Soms waan ik me in een borstvoedingwereld. Ik ben medewerker bij de VBN, medewerker van het kenniscentrum borstvoeding en ben actief op een forum waar borstvoeding geven, aan baby’s maar óók aan jonge kinderen de norm is. Ook heb ik een aantal langvoedende vriendinnen om me heen. Ik prijs me gelukkig met alle kennis die ik in de loop van de jaren heb opgedaan. Wat ik zelf eens geleerd heb als nieuwe kennis kan ik nu weer aan anderen doorgeven zodat zij er wat aan hebben.
En ik lees mooie verhalen van moeders die dóórzetten om hun kindjes het beste te geven wat ze hebben: moedermelk. In die borstvoedingwereld waarin kunstvoeding de vreemde eend in de bijt is, lijkt het zélfs soms een beetje overdreven, al dat gelobby, al dat ‘werken’ om moeders te bereiken. Borstvoeding is normaal, is natuurlijk, is doodgewoon. Moeten we daar echt zo op hameren?
Maar vrijwel altijd als ik een poosje in die borstvoedingwereld heb gedraaid, krijg ik weer een deksel op mij neus. Ditmaal in korte tijd zelfs meerdere malen. Ik hoor van een een vrouw dat haar negen weken oud kleintje tijd ‘moet’ rekken tussen de voedingen. De klok wordt angstvallig in de gaten gehouden, want één keer per vier uur is voldoende, aldus het consternatiebureau. En dus wordt een ontevreden baby’tje dat driftig op de hand sabbelt, en af en toe klagelijk huilt, afgescheept met een speentje.

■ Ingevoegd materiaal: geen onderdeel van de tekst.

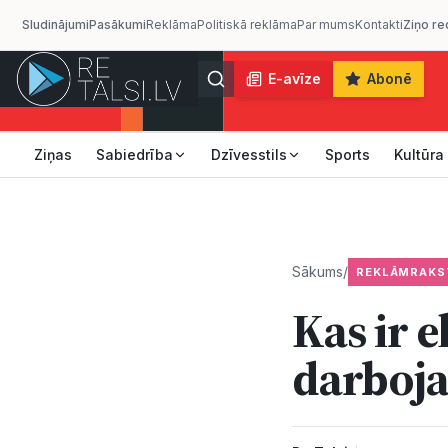
Sludinājumi
Pasākumi
Reklāma
Politiskā reklāma
Par mums
Kontakti
Ziņo re
E-avīze
Abonē
Ziņas
Sabiedrība
Dzīvesstils
Sports
Kultūra
Sākums
/
REKLĀMRAKS
Kas ir e
darboja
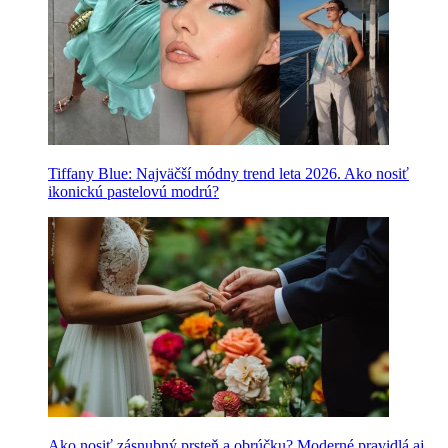
Tiffany Blue: Najväčší módny trend leta 2026. Ako nosiť
ikonickú pastelovú modrú?
Ako nosiť zásnubný prsteň a obrúčku? Moderné pravidlá aj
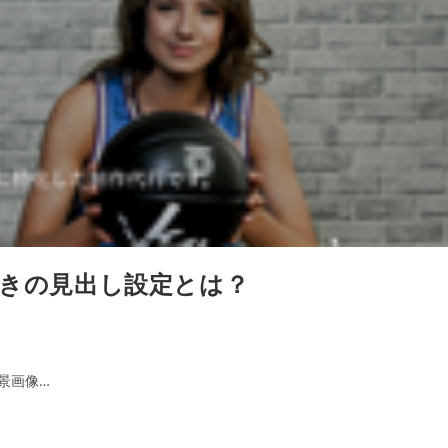
きの見出し設定とは？
景画像…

Een ander vijf weken oud baby’tje deed het ook al niet goed genoeg volgens dezelfde instantie. Zij kreeg (maar) zeven voedingen, maar dat was natuurlijk te veel. Het moest naar zes voedingen. Recepten voor mislukking: de productie neemt af, de groei neemt af, het kindje zal bijgevoed moeten worden en het is het begin van het einde.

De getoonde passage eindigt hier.